In his latest article, Cllr Arnott challenged the East Devon Conservatives to “confirm none of their past local campaigning has drawn on their Russian-sourced HQ funding, and confirm that future elections and campaigns will be wholly free of that dirty money?”
He also asked them to join him “in an appeal to the PM that all Russian cash in their bulging funding pot is returned.”
The council leader also questioned how the local Tory group had obtained the funding for glossy leaflets and a newly advertised role for a campaign manager.
He added: “In some ways, independents such as me should take this as a compliment. The Tories have obviously lost all confidence in their local ability on the ground to run any kind of campaign.
“Lucky them, though. People like me standing have to raise every penny for leaflets on our own, with a tiny amount of help in my case from my group, the East Devon Alliance, with the odd sign or placard.”
In response, East Devon Conservatives published a blistering statement on Wednesday [27 April] stating they only receive money from membership fees and donations from local residents and local fundraising activities. “There is no national (still less international!) money provided for local Devon campaigns”, they added.
Defending their leafleting campaign and new campaign manager job they said: “East Devon Conservatives more often than not have employed professional campaign staff with money being raised locally and the recent job advertisement is nothing unusual.

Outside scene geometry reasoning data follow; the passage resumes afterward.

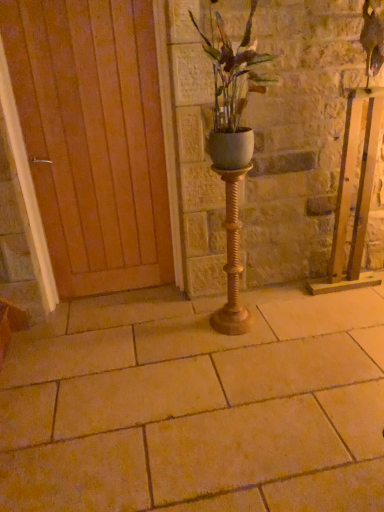
Question: Should I look upward or downward to see wooden at left?

Choices:
 (A) up
 (B) down

Answer: (A)

Question: Can you confirm if wooden at left is taller than beige stone pavement at center?

Choices:
 (A) no
 (B) yes

Answer: (B)

Question: Does wooden at left have a lesser height compared to beige stone pavement at center?

Choices:
 (A) yes
 (B) no

Answer: (B)

Question: Is wooden at left closer to camera compared to beige stone pavement at center?

Choices:
 (A) yes
 (B) no

Answer: (B)

Question: From the image's perspective, does wooden at left appear lower than beige stone pavement at center?

Choices:
 (A) no
 (B) yes

Answer: (A)

Question: Does wooden at left appear on the left side of beige stone pavement at center?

“From time to time, we issue newsletters to residents and not just at election time. We believe residents should be kept informed.”
The rebuttal then goes on the counter-attack, criticising EDDC’s recent decision to double car parking charges in 21 council-run seaside car parks, describing the move as “arrogant and insensitive”. The council also raised fees by 50 per cent in five other ‘prime location’ car parks.
The council leadership has defended the rise, the first in 12 years, saying it was needed to raise £1.1 million extra a year to help pay for essential public services.
The Tory statement also criticises the council’s leadership for its handling of rent charges for businesses wanting to offer outdoor seating at Exmouth’s town centre square, the Strand.
The issue was resolved last month after the council backtracked on its initial proposals, eventually reaching “mutually agreeable rents” between the vendors and the council.
The statement slams the independent group for hiring new council staff “whilst apparently lacking the resources to pay for them” and for spending thousands of pounds on an unpublished Local Government Association report on an employment dispute. [See this EDW post for the explanation of this particular attack levelled in the Tory leaflet “Keeping in Touch; and this post for the most hypocritical.]
[Their announcement concludes: “Being a so-called independent should mean that you are open to working with everyone, yet the mask slips all too often with the East Devon Alliance Party.
“Cllr Arnott would be wise to concentrate his columns on his council’s achievements rather than attack others. We understand that may mean we see fewer of his contributions.”